■ YOUR OBJECTIVE ■
Copy out the entries below word for word, beginning at the line that contains "Tell me how" and stopping after the line that contains "Answer: approximately 180°".

*** PROVIDED DATA

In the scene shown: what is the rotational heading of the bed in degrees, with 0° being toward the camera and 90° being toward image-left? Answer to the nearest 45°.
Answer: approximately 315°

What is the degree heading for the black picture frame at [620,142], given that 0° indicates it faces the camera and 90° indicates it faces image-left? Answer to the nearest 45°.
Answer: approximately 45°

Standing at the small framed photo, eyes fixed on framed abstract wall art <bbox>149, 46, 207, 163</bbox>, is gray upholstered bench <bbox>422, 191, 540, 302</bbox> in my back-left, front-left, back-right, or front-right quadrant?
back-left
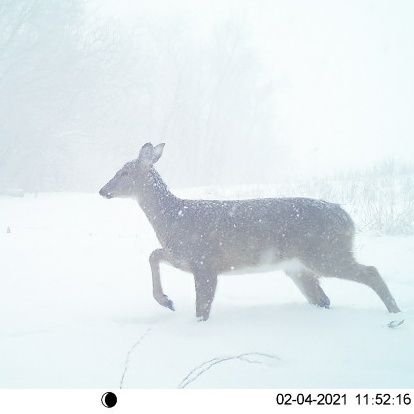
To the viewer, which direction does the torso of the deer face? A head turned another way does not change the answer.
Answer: to the viewer's left
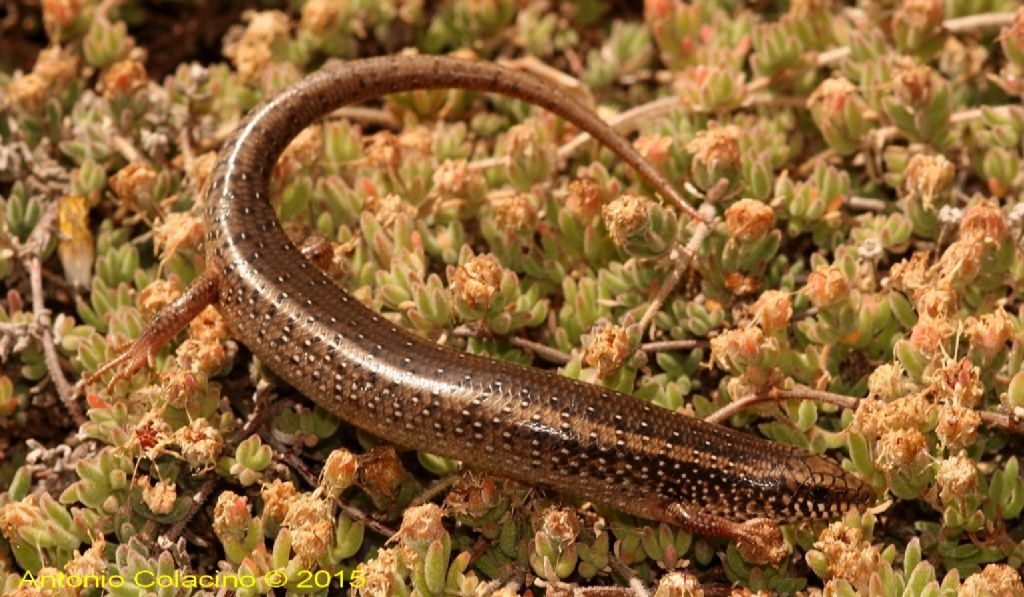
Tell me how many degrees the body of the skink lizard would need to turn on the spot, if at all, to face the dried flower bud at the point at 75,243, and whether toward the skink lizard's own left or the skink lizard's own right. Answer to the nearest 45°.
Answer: approximately 180°

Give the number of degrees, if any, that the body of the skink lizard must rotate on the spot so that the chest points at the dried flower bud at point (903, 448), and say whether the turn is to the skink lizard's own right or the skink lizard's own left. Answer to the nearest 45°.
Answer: approximately 45° to the skink lizard's own left

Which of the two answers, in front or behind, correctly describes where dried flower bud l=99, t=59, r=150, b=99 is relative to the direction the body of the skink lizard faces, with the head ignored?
behind

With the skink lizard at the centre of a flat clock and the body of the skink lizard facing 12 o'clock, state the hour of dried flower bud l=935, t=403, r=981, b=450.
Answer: The dried flower bud is roughly at 11 o'clock from the skink lizard.

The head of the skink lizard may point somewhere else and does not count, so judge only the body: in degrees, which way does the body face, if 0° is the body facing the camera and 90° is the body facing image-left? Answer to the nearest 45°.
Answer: approximately 315°

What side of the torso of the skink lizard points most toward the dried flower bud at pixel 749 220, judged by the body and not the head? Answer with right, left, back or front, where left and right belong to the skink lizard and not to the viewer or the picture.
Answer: left

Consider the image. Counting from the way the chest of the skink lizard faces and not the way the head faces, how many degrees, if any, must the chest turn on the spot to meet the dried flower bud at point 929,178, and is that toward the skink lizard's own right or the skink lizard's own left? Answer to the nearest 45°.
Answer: approximately 90° to the skink lizard's own left

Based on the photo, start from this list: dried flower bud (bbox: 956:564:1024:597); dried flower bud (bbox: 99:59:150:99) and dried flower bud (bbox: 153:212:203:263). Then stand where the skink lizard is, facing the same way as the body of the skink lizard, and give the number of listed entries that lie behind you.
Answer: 2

******

■ SOLUTION TO THIS TASK ■
Tell me how many degrees the body of the skink lizard would need to turn on the spot, if at all, to face the dried flower bud at the point at 75,243, and whether toward the skink lizard's own left or the skink lizard's own right. Answer to the nearest 45°.
Answer: approximately 180°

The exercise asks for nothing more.